Anonymous wrote:
Anonymous wrote:
Anonymous wrote:
Anonymous wrote:
Anonymous wrote:Age 32. State government attorney - $72k, 3 years experience (second career)
DH 33, architectural designer at a small firm, $50k
Why is that other govt attorney making 225k to uour 72k? Whose telling the truth?
Not the PP but the one making $72k is a state employee, which probably factors in. Plus they only have 3 years of experience since it's their second career.
The federal financial regulatory agencies pay on their own compensation schedule (the non-financial agencies pay on the standard schedule). The 225k prob works for SEC or FDIC or OCC. The 72k person is neither on a federal financial agency payroll nor on the standard federal schedule as he works for a State government not the federal government. State government typically pay less than the fed government.

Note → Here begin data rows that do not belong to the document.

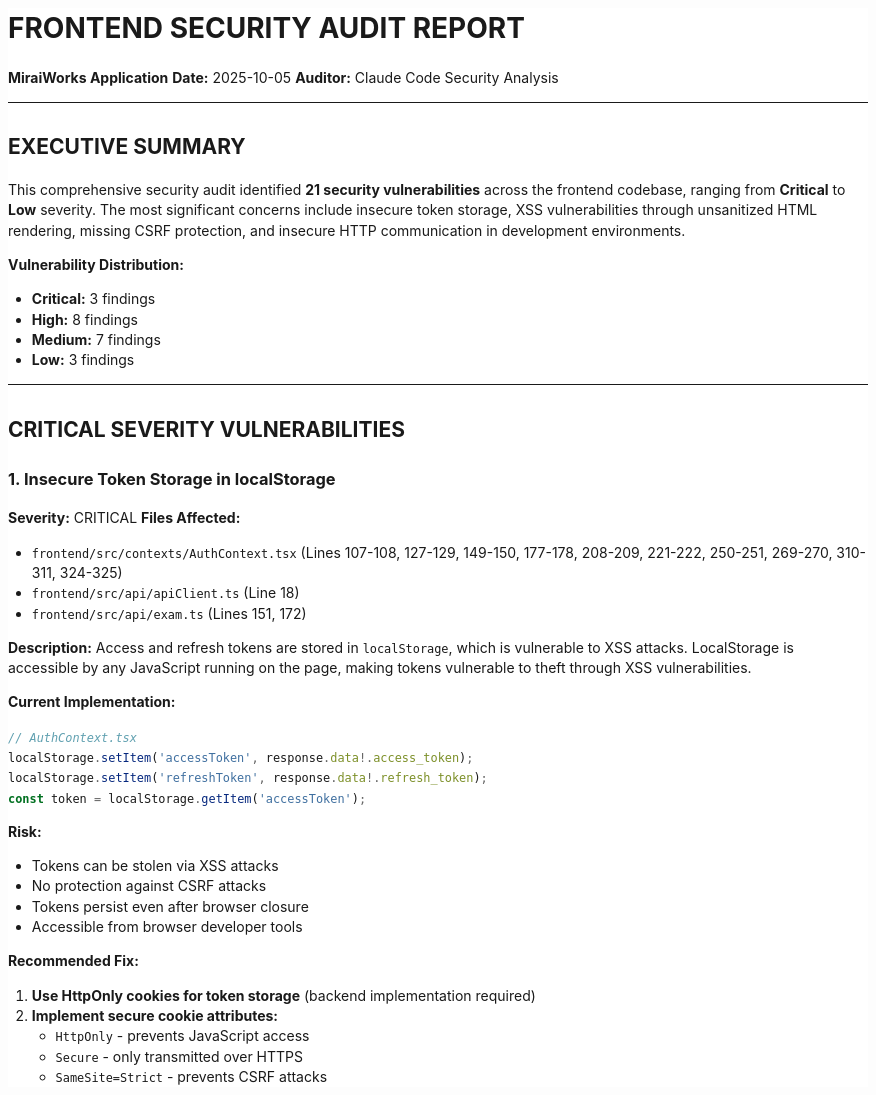 # FRONTEND SECURITY AUDIT REPORT
**MiraiWorks Application**
**Date:** 2025-10-05
**Auditor:** Claude Code Security Analysis

---

## EXECUTIVE SUMMARY

This comprehensive security audit identified **21 security vulnerabilities** across the frontend codebase, ranging from **Critical** to **Low** severity. The most significant concerns include insecure token storage, XSS vulnerabilities through unsanitized HTML rendering, missing CSRF protection, and insecure HTTP communication in development environments.

**Vulnerability Distribution:**
- **Critical:** 3 findings
- **High:** 8 findings
- **Medium:** 7 findings
- **Low:** 3 findings

---

## CRITICAL SEVERITY VULNERABILITIES

### 1. Insecure Token Storage in localStorage
**Severity:** CRITICAL
**Files Affected:**
- `frontend/src/contexts/AuthContext.tsx` (Lines 107-108, 127-129, 149-150, 177-178, 208-209, 221-222, 250-251, 269-270, 310-311, 324-325)
- `frontend/src/api/apiClient.ts` (Line 18)
- `frontend/src/api/exam.ts` (Lines 151, 172)

**Description:**
Access and refresh tokens are stored in `localStorage`, which is vulnerable to XSS attacks. LocalStorage is accessible by any JavaScript running on the page, making tokens vulnerable to theft through XSS vulnerabilities.

**Current Implementation:**
```typescript
// AuthContext.tsx
localStorage.setItem('accessToken', response.data!.access_token);
localStorage.setItem('refreshToken', response.data!.refresh_token);
const token = localStorage.getItem('accessToken');
```

**Risk:**
- Tokens can be stolen via XSS attacks
- No protection against CSRF attacks
- Tokens persist even after browser closure
- Accessible from browser developer tools

**Recommended Fix:**
1. **Use HttpOnly cookies for token storage** (backend implementation required)
2. **Implement secure cookie attributes:**
   - `HttpOnly` - prevents JavaScript access
   - `Secure` - only transmitted over HTTPS
   - `SameSite=Strict` - prevents CSRF attacks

PS: A top non-financial agency fed attorney maybe makes $165k max; the max for the financial agencies is around $235k
This exactly. State vs. fed. Years of experience and federal financial agencies which get fees versus others (that max at around $158k for non SES). And to those who think the federal government should not pay such dollars to experienced lawyers, doctors, chemists, engineers, economists etc, consider that the vast majority of those people take big pay CUTS to work for the federal government to do jobs that provide a great service to people--medical research, healthcare, prosecuting crime and corruption, fighting corporate tax evasion etc. If you drastically cut salaries for these people, you will lose a wealth of talent. Many (I have lots of federal employee friends) enjoy and want to work in public service but it's not volunteer work--you'll see them leave for more money in the private sector or similar reduced money in nonprofit/legal aid etc.